--- Exercise aim ---
Transcribe every line below exactly; no image goes into the output.

--- Provided data ---

-*-*-

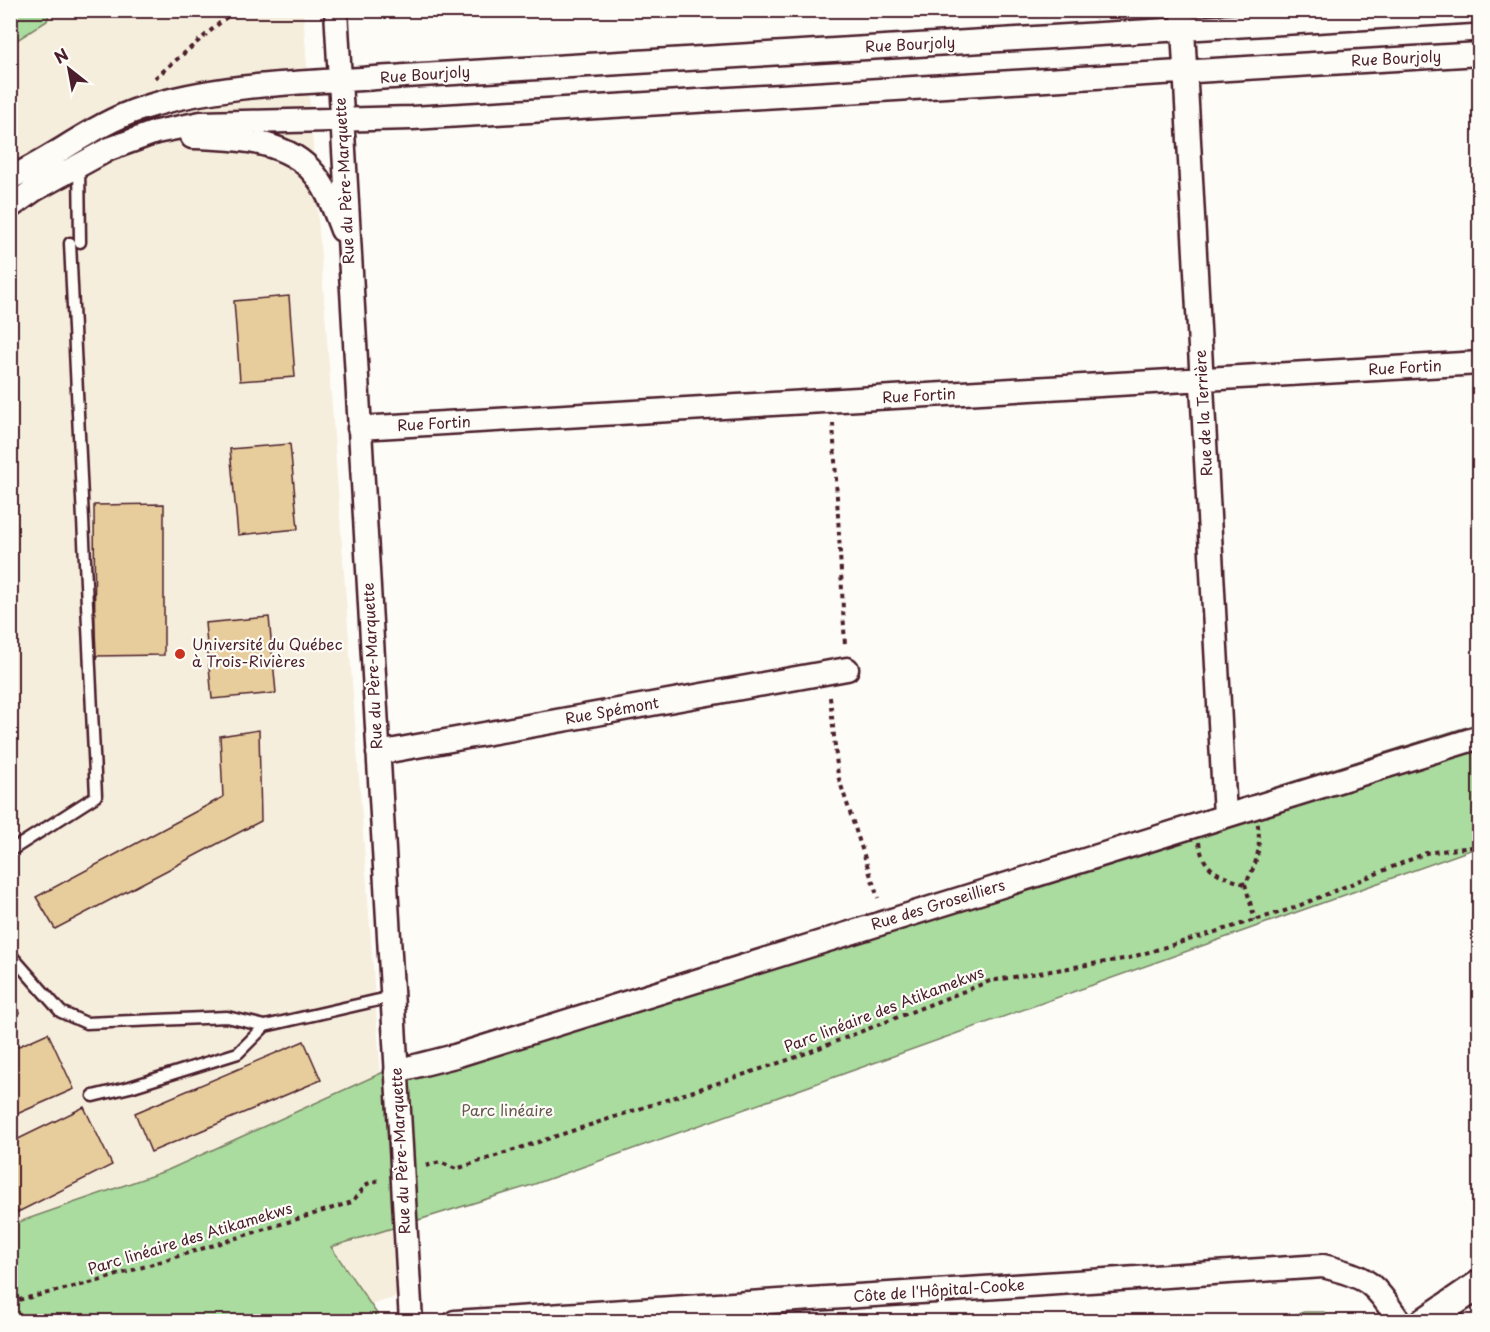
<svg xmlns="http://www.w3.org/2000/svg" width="1490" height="1332" viewBox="0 0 1490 1332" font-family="'Playpen Sans',sans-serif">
<rect width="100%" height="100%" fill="#fdfcf7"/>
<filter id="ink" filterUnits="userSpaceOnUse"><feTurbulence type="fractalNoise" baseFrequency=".0167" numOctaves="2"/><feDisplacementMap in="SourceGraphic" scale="12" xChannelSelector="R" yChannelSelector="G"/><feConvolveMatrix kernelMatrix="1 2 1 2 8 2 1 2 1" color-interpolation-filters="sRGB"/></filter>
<g filter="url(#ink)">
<!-- built -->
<path fill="#f6eedc" d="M10 11H303L397 1297 316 1321H11Z"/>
<!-- green -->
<path fill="#a9dc9e" stroke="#7a7e64" stroke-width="1.5" d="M11 10H50V11L47 21 11 44Z
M1479 723V847L532 1185 331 1247 382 1321H11L10 1225 168 1170 410 1060Z
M1304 1312H1324L1331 1321H1270Z
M1119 1317 1216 1320 1227 1321H1068Z"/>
<!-- building -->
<path fill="#e7cd9c" stroke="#4a1f2b" stroke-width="1.5" d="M289 296 295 377 240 381 234 301Z
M290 444 298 529 238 535 230 449Z
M164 504V655L95 656 94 505Z
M269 617 276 693 212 699 205 623Z
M259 730 261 821 55 929 36 897 223 797 220 736Z
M10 995 19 1013 10 1017Z
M48 1033 74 1089 10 1117V1050Z
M304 1041 321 1080 151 1152 135 1113Z
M84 1107 112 1165 10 1216V1143Z"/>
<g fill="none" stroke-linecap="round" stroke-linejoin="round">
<!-- service casing -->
<g stroke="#4a1f2b" stroke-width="15">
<path id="service" d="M79 164 80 242
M10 851 96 796 70 243
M10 954 61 1012 86 1023 227 1017 265 1026 392 997
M93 1096 130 1087 238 1053 265 1026"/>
</g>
<!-- minor casing -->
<g stroke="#4a1f2b" stroke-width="27">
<path id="minor" d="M336 10 411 1322
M1182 10 1225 816
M192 137C230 138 282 139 310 169 326 185 334 209 342 230
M10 178C56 157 95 123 143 108 226 81 319 83 405 76L1480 11
M10 207 34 190 109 149 156 132 201 123 412 118 1480 54
M359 428 1480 363
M378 753 847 669
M396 1071 455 1056 1480 737
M455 1322 1323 1266C1371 1278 1373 1283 1400 1322"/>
</g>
<!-- tertiary casing -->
<g stroke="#4a1f2b" stroke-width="32">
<path id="tertiary" d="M1424 1322 1480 1284"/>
</g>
<!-- path -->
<path stroke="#4a1f2b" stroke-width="4" stroke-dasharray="4.5 4.5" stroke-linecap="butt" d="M155 78 235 10
M833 423 845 646
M830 697 838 776 878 898
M1256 815C1262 843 1259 861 1245 884 1212 874 1200 867 1198 832L1225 816Z
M1245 884 1255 920
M426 1166 440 1162 456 1169 791 1059 990 981 1129 958 1291 909 1426 853 1480 846
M10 1302 98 1281 352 1202 367 1184 379 1180"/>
<!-- service -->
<use href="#service" stroke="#fdfcf7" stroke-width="10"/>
<!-- minor -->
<use href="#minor" stroke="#fdfcf7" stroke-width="22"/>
<!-- tertiary -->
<use href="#tertiary" stroke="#fdfcf7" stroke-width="27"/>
</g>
</g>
<!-- markers -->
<circle fill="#c8321e" stroke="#fdfcf7" stroke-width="2" cx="180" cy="654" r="6"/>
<g text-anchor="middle" stroke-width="4.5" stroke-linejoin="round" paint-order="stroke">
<!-- street labels -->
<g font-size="15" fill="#4a1f2b" stroke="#fdfcf7">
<text transform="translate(910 45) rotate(-3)" y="5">Rue Bourjoly</text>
<text transform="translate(1396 59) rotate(-3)" y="5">Rue Bourjoly</text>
<text transform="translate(425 75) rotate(-4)" y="5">Rue Bourjoly</text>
<text transform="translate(345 181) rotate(-93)" y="5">Rue du Père-Marquette</text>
<text transform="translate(1405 368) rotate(-3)" y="5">Rue Fortin</text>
<text transform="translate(919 396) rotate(-3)" y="5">Rue Fortin</text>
<text transform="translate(1204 413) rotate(-93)" y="5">Rue de la Terrière</text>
<text transform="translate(434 424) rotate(-3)" y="5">Rue Fortin</text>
<text transform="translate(373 666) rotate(-93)" y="5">Rue du Père-Marquette</text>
<text transform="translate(612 711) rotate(-10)" y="5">Rue Spémont</text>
<text transform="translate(938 905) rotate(-17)" y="5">Rue des Groseilliers</text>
<text transform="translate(884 1010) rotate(-21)" y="5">Parc linéaire des Atikamekws</text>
<text transform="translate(401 1151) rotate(-93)" y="5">Rue du Père-Marquette</text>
<text transform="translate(190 1239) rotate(-17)" y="5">Parc linéaire des Atikamekws</text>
<text transform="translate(939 1291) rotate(-4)" y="5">Côte de l'Hôpital-Cooke</text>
</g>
<!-- poi labels -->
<g font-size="15" fill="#4a1f2b" stroke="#fdfcf7" text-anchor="start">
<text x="192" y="650">Université du Québec<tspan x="192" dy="17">à Trois-Rivières</tspan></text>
</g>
<!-- park labels -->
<g font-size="15" fill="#66584e" stroke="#fdfcf7">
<text x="507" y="1116">Parc linéaire</text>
</g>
</g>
<!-- margin -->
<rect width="1490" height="1332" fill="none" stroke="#fdfcf7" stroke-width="36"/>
<rect x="18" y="18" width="1454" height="1296" fill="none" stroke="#4a1f2b" stroke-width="2" filter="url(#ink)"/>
<!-- north arrow -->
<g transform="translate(69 69) rotate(329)" stroke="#fdfcf7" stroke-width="4.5" paint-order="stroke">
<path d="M0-4.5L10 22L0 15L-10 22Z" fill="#4a1f2b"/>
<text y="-9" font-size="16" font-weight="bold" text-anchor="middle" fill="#4a1f2b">N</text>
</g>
</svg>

-*-*-

--- Answer below ---
<svg xmlns="http://www.w3.org/2000/svg" width="1490" height="1332" viewBox="0 0 1490 1332" font-family="'Playpen Sans',sans-serif">
<rect width="100%" height="100%" fill="#fdfcf7"/>
<filter id="ink" filterUnits="userSpaceOnUse"><feTurbulence type="fractalNoise" baseFrequency=".0167" numOctaves="2"/><feDisplacementMap in="SourceGraphic" scale="12" xChannelSelector="R" yChannelSelector="G"/><feConvolveMatrix kernelMatrix="1 2 1 2 8 2 1 2 1" color-interpolation-filters="sRGB"/></filter>
<g filter="url(#ink)">
<!-- built -->
<path fill="#f6eedc" d="M10 11H303L397 1297 316 1321H11Z"/>
<!-- green -->
<path fill="#a9dc9e" stroke="#7a7e64" stroke-width="1.5" d="M11 10H50V11L47 21 11 44Z
M1479 723V847L532 1185 331 1247 382 1321H11L10 1225 168 1170 410 1060Z
M1304 1312H1324L1331 1321H1270Z
M1119 1317 1216 1320 1227 1321H1068Z"/>
<!-- building -->
<path fill="#e7cd9c" stroke="#4a1f2b" stroke-width="1.5" d="M289 296 295 377 240 381 234 301Z
M290 444 298 529 238 535 230 449Z
M164 504V655L95 656 94 505Z
M269 617 276 693 212 699 205 623Z
M259 730 261 821 55 929 36 897 223 797 220 736Z
M10 995 19 1013 10 1017Z
M48 1033 74 1089 10 1117V1050Z
M304 1041 321 1080 151 1152 135 1113Z
M84 1107 112 1165 10 1216V1143Z"/>
<g fill="none" stroke-linecap="round" stroke-linejoin="round">
<!-- service casing -->
<g stroke="#4a1f2b" stroke-width="15">
<path id="service" d="M79 164 80 242
M10 851 96 796 70 243
M10 954 61 1012 86 1023 227 1017 265 1026 392 997
M93 1096 130 1087 238 1053 265 1026"/>
</g>
<!-- minor casing -->
<g stroke="#4a1f2b" stroke-width="27">
<path id="minor" d="M336 10 411 1322
M1182 10 1225 816
M192 137C230 138 282 139 310 169 326 185 334 209 342 230
M10 178C56 157 95 123 143 108 226 81 319 83 405 76L1480 11
M10 207 34 190 109 149 156 132 201 123 412 118 1480 54
M359 428 1480 363
M378 753 847 669
M396 1071 455 1056 1480 737
M455 1322 1323 1266C1371 1278 1373 1283 1400 1322"/>
</g>
<!-- tertiary casing -->
<g stroke="#4a1f2b" stroke-width="32">
<path id="tertiary" d="M1424 1322 1480 1284"/>
</g>
<!-- path -->
<path stroke="#4a1f2b" stroke-width="4" stroke-dasharray="4.5 4.5" stroke-linecap="butt" d="M155 78 235 10
M833 423 845 646
M830 697 838 776 878 898
M1256 815C1262 843 1259 861 1245 884 1212 874 1200 867 1198 832L1225 816Z
M1245 884 1255 920
M426 1166 440 1162 456 1169 791 1059 990 981 1129 958 1291 909 1426 853 1480 846
M10 1302 98 1281 352 1202 367 1184 379 1180"/>
<!-- service -->
<use href="#service" stroke="#fdfcf7" stroke-width="10"/>
<!-- minor -->
<use href="#minor" stroke="#fdfcf7" stroke-width="22"/>
<!-- tertiary -->
<use href="#tertiary" stroke="#fdfcf7" stroke-width="27"/>
</g>
</g>
<!-- markers -->
<circle fill="#c8321e" stroke="#fdfcf7" stroke-width="2" cx="180" cy="654" r="6"/>
<g text-anchor="middle" stroke-width="4.5" stroke-linejoin="round" paint-order="stroke">
<!-- street labels -->
<g font-size="15" fill="#4a1f2b" stroke="#fdfcf7">
<text transform="translate(910 45) rotate(-3)" y="5">Rue Bourjoly</text>
<text transform="translate(1396 59) rotate(-3)" y="5">Rue Bourjoly</text>
<text transform="translate(425 75) rotate(-4)" y="5">Rue Bourjoly</text>
<text transform="translate(345 181) rotate(-93)" y="5">Rue du Père-Marquette</text>
<text transform="translate(1405 368) rotate(-3)" y="5">Rue Fortin</text>
<text transform="translate(919 396) rotate(-3)" y="5">Rue Fortin</text>
<text transform="translate(1204 413) rotate(-93)" y="5">Rue de la Terrière</text>
<text transform="translate(434 424) rotate(-3)" y="5">Rue Fortin</text>
<text transform="translate(373 666) rotate(-93)" y="5">Rue du Père-Marquette</text>
<text transform="translate(612 711) rotate(-10)" y="5">Rue Spémont</text>
<text transform="translate(938 905) rotate(-17)" y="5">Rue des Groseilliers</text>
<text transform="translate(884 1010) rotate(-21)" y="5">Parc linéaire des Atikamekws</text>
<text transform="translate(401 1151) rotate(-93)" y="5">Rue du Père-Marquette</text>
<text transform="translate(190 1239) rotate(-17)" y="5">Parc linéaire des Atikamekws</text>
<text transform="translate(939 1291) rotate(-4)" y="5">Côte de l'Hôpital-Cooke</text>
</g>
<!-- poi labels -->
<g font-size="15" fill="#4a1f2b" stroke="#fdfcf7" text-anchor="start">
<text x="192" y="650">Université du Québec<tspan x="192" dy="17">à Trois-Rivières</tspan></text>
</g>
<!-- park labels -->
<g font-size="15" fill="#66584e" stroke="#fdfcf7">
<text x="507" y="1116">Parc linéaire</text>
</g>
</g>
<!-- margin -->
<rect width="1490" height="1332" fill="none" stroke="#fdfcf7" stroke-width="36"/>
<rect x="18" y="18" width="1454" height="1296" fill="none" stroke="#4a1f2b" stroke-width="2" filter="url(#ink)"/>
<!-- north arrow -->
<g transform="translate(69 69) rotate(329)" stroke="#fdfcf7" stroke-width="4.5" paint-order="stroke">
<path d="M0-4.5L10 22L0 15L-10 22Z" fill="#4a1f2b"/>
<text y="-9" font-size="16" font-weight="bold" text-anchor="middle" fill="#4a1f2b">N</text>
</g>
</svg>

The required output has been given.